As night falls, glittering lights of colonial buildings and churches illuminate Cuzco (also known as Cusco) in a golden shade. What used to be an important headquarter for the Spanish conquistadores during the colonization days, is now an enchanting city littered with cobblestoned paths, fountains and ancient churches. The heart of Cuzco lies in Plaza de Armas, where a multi-hued park is surrounded by the Grand Cathedral, the Palacio de Ayuntamiento and several touristic bars.
By day, the old city center is beaming with tourists and activities. Cuzco is flanked by gigantic mountains, so standing right in the middle of the city gives the feeling of being protected by the Gods of the mountain. Evidently the view of the mountains around you is one in a million.
Situated at 3,395 meters, Cuzco is definitely one of the highest cities in South America. Besides the thin air and ultra-sunny weather, you might not feel the effects of its high altitude. For those who would like to take preventive measures against altitude sickness, Coco tea is available at every other restaurant.
Bars and restaurants on the second floor of buildings overlooking Plaza de Armas, offer an unobstructed view of the square and white houses perched on the mountain slopes. Cafe Trotamundos is my personal favourite – check out their chocolate brownie!
San Blas – Bohemia District
Climb the steep cobblestoned pathways to the city’s rooftop where hippies, street performers and a bohemian atmosphere surround you. It’s a charming and quiet little district where travelers and Peruvians alike enjoy hanging around for a slow and tranquil breathe of fresh air. From the Plazoleta de San Blas, a view of the old city center and mountain range greets you warmly.
Along the narrow streets of San Blas, the white-washed walls and blue windows seemingly resemble architecture in the Mediterranean. That sunny and bohemian feel almost made me wonder if I was in Santorini, Greece.
The bohemian people of Cuzco love to sit out in the cafes, under the sun, sipping Pisco Sour especially on a Sunday afternoon. I particularly enjoyed watching people pass by, travelers’ look of amazement and hippies strutting their stuff on the streets
Take the historic route starting from the Cathedral towards the Museo Inka and upwards on to San Blas.
The People of Cusco
The native Quechuas of Peru adorn stunningly beautiful costumes, made of thick wool (for the extreme mountain weather) and intricate patterns. Worn for thousands of years since the Inca civilization, it still remains unchanged especially in the Andean mountain villages.
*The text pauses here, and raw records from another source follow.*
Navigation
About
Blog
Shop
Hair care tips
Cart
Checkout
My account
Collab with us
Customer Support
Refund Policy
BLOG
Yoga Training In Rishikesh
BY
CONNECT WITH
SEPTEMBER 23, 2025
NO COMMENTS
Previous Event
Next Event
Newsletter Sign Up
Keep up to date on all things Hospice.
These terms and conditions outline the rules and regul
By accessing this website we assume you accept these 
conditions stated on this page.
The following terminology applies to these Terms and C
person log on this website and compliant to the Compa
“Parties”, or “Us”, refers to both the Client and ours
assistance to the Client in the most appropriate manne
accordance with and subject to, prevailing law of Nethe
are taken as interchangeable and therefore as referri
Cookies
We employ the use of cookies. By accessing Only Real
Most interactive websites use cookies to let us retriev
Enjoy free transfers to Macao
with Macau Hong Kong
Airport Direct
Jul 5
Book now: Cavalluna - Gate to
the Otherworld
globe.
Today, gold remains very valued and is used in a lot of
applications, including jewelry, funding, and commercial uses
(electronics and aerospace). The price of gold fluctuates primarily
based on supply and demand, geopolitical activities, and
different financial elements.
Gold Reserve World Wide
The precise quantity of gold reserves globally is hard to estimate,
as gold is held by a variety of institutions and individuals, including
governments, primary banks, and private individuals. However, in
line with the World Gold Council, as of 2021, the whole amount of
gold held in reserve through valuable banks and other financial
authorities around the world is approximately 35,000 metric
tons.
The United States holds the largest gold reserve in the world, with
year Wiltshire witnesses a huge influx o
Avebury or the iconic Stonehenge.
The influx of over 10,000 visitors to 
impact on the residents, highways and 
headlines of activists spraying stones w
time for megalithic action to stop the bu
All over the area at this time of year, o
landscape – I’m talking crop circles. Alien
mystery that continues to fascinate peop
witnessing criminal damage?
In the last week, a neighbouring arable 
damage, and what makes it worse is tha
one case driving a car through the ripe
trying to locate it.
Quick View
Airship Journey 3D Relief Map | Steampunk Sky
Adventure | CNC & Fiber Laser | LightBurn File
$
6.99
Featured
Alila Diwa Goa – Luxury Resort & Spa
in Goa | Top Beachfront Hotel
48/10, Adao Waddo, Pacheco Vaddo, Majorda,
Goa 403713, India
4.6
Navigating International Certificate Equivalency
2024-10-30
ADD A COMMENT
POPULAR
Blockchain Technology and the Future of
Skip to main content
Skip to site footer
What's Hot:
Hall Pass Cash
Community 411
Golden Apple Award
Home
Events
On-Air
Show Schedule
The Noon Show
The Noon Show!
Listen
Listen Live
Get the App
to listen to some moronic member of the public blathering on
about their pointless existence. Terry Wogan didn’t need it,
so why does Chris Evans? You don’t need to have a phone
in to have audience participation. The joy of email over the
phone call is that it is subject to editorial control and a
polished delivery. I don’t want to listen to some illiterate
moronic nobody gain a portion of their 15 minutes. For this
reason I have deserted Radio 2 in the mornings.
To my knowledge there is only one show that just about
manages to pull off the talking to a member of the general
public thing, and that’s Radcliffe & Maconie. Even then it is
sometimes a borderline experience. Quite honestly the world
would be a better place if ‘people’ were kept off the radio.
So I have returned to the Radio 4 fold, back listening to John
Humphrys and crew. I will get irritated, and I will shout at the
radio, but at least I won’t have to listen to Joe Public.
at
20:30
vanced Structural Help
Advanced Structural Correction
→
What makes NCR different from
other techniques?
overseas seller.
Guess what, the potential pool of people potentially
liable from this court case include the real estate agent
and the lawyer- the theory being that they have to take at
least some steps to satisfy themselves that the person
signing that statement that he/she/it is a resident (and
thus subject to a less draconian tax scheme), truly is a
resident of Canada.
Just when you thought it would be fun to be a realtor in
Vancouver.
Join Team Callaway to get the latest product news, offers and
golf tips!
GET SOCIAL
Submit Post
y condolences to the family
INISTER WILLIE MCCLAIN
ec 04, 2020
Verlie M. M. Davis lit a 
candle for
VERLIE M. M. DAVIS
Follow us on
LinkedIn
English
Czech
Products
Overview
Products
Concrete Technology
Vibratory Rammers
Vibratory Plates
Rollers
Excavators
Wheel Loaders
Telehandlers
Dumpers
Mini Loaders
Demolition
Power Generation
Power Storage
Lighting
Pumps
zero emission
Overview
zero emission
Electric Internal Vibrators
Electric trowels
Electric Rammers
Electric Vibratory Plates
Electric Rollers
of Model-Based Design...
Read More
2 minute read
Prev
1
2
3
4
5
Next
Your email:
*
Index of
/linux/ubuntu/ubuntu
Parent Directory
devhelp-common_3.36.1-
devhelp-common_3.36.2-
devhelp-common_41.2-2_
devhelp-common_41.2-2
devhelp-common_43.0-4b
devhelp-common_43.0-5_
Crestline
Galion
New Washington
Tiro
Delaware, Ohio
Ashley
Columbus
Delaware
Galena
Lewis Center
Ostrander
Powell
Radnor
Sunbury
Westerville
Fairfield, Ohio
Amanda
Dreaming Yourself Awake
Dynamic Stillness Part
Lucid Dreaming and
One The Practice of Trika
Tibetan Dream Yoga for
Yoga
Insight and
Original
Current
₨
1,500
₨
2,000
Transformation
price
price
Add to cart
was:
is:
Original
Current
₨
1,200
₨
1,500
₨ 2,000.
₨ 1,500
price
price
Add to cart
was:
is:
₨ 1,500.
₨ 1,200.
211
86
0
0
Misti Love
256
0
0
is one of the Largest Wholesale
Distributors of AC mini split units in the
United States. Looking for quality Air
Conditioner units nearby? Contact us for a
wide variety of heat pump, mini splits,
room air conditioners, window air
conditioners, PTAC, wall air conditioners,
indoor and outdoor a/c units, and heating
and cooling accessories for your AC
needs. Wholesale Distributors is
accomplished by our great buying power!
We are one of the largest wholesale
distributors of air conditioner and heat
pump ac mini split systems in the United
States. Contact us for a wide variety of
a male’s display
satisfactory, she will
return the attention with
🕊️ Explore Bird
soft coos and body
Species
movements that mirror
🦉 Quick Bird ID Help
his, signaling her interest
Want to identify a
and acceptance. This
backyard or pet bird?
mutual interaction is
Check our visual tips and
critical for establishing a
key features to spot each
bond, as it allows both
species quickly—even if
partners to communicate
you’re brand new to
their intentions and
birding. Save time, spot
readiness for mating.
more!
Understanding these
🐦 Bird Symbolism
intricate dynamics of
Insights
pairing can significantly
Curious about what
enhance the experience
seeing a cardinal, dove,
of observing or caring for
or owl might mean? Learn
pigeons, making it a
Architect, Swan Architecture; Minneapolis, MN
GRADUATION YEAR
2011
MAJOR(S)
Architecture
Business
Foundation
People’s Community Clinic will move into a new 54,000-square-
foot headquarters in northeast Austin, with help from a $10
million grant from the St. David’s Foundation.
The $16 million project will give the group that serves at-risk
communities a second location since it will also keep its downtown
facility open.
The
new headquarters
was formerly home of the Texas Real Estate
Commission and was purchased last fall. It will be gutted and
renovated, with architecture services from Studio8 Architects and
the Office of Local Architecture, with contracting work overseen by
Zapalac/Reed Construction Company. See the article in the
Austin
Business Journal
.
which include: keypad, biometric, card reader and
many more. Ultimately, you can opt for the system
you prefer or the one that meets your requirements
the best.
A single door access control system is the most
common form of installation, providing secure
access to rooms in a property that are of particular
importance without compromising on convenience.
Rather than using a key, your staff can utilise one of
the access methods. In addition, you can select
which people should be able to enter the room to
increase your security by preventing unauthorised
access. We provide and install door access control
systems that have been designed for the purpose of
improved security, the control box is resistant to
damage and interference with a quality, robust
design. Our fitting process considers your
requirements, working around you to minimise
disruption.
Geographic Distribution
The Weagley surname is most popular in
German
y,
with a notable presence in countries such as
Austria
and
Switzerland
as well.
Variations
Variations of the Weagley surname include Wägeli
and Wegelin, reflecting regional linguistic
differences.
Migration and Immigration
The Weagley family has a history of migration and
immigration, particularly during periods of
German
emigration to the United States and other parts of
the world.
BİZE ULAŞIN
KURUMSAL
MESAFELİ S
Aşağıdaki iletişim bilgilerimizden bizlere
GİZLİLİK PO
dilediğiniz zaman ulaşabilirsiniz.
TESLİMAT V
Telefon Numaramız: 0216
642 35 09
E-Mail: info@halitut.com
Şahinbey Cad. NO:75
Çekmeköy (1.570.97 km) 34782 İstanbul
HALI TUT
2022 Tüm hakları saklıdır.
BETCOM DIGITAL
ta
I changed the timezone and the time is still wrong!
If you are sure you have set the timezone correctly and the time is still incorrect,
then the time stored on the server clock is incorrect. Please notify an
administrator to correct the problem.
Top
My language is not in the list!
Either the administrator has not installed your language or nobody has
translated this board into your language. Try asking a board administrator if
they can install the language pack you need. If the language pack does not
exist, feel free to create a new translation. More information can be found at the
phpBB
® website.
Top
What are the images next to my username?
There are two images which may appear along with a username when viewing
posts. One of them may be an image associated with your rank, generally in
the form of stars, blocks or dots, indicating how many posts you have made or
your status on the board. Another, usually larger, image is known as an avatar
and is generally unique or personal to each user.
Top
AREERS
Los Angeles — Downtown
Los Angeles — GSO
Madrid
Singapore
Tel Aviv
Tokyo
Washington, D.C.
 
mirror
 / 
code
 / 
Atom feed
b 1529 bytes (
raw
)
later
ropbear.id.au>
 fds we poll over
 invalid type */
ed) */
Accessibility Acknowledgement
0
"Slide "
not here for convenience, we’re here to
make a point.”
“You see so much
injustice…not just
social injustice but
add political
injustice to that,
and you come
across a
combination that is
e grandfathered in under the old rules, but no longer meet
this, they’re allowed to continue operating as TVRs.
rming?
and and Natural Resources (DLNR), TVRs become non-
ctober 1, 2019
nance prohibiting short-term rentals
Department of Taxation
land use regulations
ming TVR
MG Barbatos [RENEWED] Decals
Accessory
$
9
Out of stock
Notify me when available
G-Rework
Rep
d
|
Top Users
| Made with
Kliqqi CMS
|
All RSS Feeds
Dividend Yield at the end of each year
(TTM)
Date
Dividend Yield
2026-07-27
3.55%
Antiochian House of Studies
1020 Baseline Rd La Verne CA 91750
On the streets of Cusco, old ladies set up artesania stalls where handmade mats, belts and accessories are on sale. At Museo Inka, highly skilled natives demonstrate the traditional weaving process that has been used to produce mats since centuries ago.
Food in Cusco
Peruvian food is well-known for its sassy, fresh and varied taste. Cusco has such a huge range of local culinary delights on offer – from simple and economical street food to classy high-end restaurant.
Pinchos (meat skewers) are found along the alleyways of Cusco, especially along the southern end of Avenida del Sol. Thick and tender slices of meat along with a small potato are put on the grill, and then spiced up with savory brown sauce for a touch of perfection.
Ceviche (fish salad) plays an important role in the gastronomic world of South America, especially so in Peru since many claim it to be the best here. Raw fish fresh from the sea is mixed with onions, lettuce and most importantly lime juice to create an extraordinary concoction.
Llama or alpaca steak is sizzling and tender unlike the usual beef steak. El Emperador Restaurant overlooking Plaza de Armas has the best alpaca steak in town!
Pisco is a truly authentic Peruvian liquor, that’s original and alarmingly tasty. Tasting similar to a tequila, it can definitely kick some ass. The most popular concoction is the Pisco Sour, tasting a little like margarita but stronger and feistier. It’s a must-try in Peru!